At the time, many of us pointed out that the solution to the problem was in plain sight and had already proved its effectiveness. The Glass Steagall Act was passed in 1933 after the Pecora Commission investigated the reasons for the 1929 stock market crash and the subsequent failure of many banks. The Commission found that the country had from its inception endured periodic bank runs or bank panics because, in times of financial troubles, depositors preferred putting their money in their mattresses rather than keeping it in risky banks. To correct that, the Act set up the Federal Deposit Insurance Commission, guaranteeing the safety of deposits up to a certain amount. Just as important, it divided financial institutions into two groups -- commercial banks, which had FDIC insured deposits; and investment banks, which could engage in more risky investments but had no FDIC insurance. Commercial banks were to be low-risk, low-return institutions and investment banks were to be high-risk high-return institutions.

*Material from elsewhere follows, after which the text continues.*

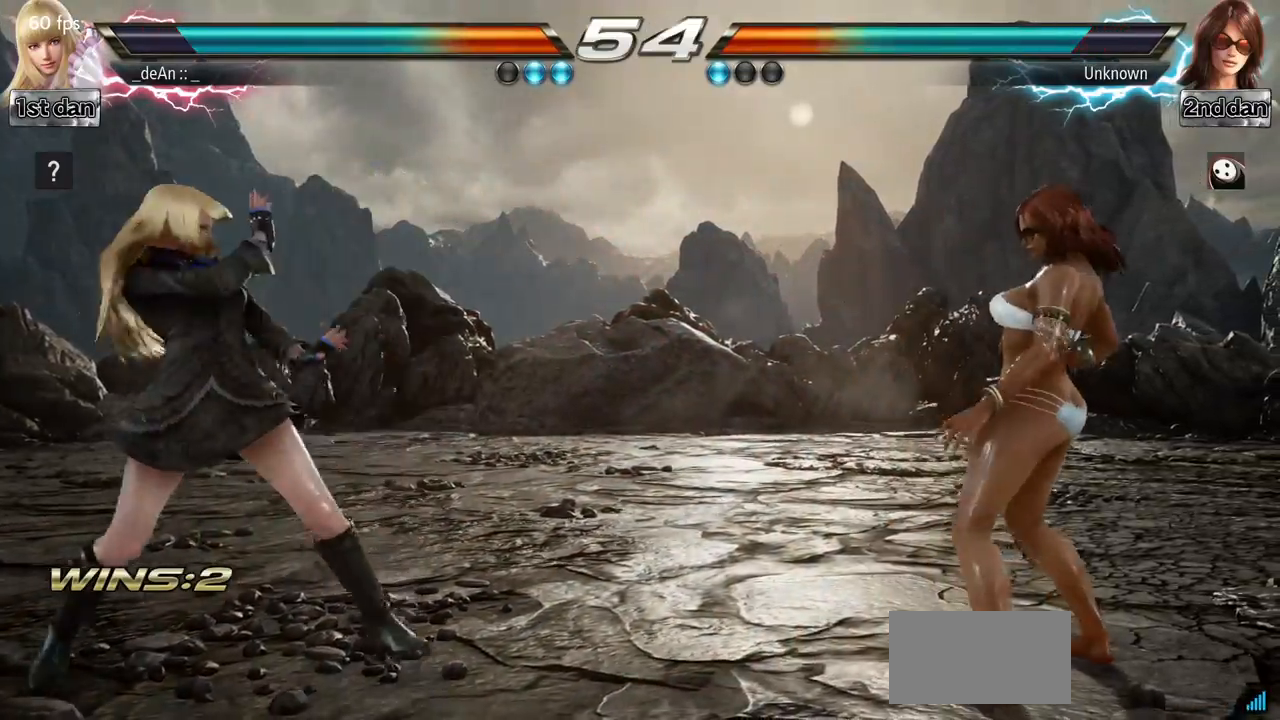
{"buttons": [], "left_stick": "center", "events": [[50, "left_stick", "center"], [117, "left_stick", "right"], [167, "left_stick", "center"], [234, "left_stick", "right"], [300, "TRIANGLE", "down"], [384, "TRIANGLE", "up"], [451, "left_stick", "center"]]}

That's how it turned out for the next 50 years. The country prospered with no major financial crises. Then, in the late 1980s and into the 1990s the Federal Reserve under Alan Greenspan -- over the objection of previous chairman Volcker -- began easing Glass Steagall restrictions. In 1999, with the support of key Clinton administration officials, Congress passed the Gramm-Leach-Bliley Act. Glass Steagall was entirely rescinded and commercial banks were again allowed to engage in investment banking. It took only ten years for the perhaps inevitable result -- the financial meltdown of 2008.

Now, back to the evolution of Volcker rule. It became clear early in the 2010 debate on the Dodd-Frank Wall Street Reform Bill that there was insufficient support in Congress and the Obama administration for the Cantwell-McCain amendment which I supported to reinstate Glass Steagall. President Obama announced his administration's support of the Volcker Rule. From the beginning there was great skepticism that a rule could ever be enforced that would truly keep banks from engaging in risky proprietary trading. This was especially true when the Senate would not allow a vote on a tough version of the Volcker Rule sponsored by Senators Carl Levin and Jeff Merkley.

So, like most of the other important issues involved in trying to reform Wall Street, the can was kicked down the road by Congress and thrown to the regulators. Over a year after Dodd Frank's passage, the regulators have unveiled a 298-page draft proposal. It includes 350 questions on which the regulators have requested public input. The complexity of the draft alone raises real questions about how it could be enforced. In addition, knowledgeable experts have numerous concerns about the draft's many vague definitions and clear exemptions. There is, for example, an exemption for "market making activities." I promise you high-priced Wall Street lawyers and accountants will have a field day turning this into an instant loophole.

Obviously, Paul Volcker's attempt to confront the real problem of banks making high-risk bets with government-insured deposits has, in just one year's time, evolved into a watered-down excuse for taking little or no action at all.

The Occupy Wall Street demonstrators are being characterized as to the left on the political spectrum. But there is nothing left-wing about wanting what was for many years seen as a very conservative approach to bank size and risk. I have no doubt that Glass Steagall or something very much like it will eventually once again become the law of the land. The only question is how much agony all Americans have to endure before it happens.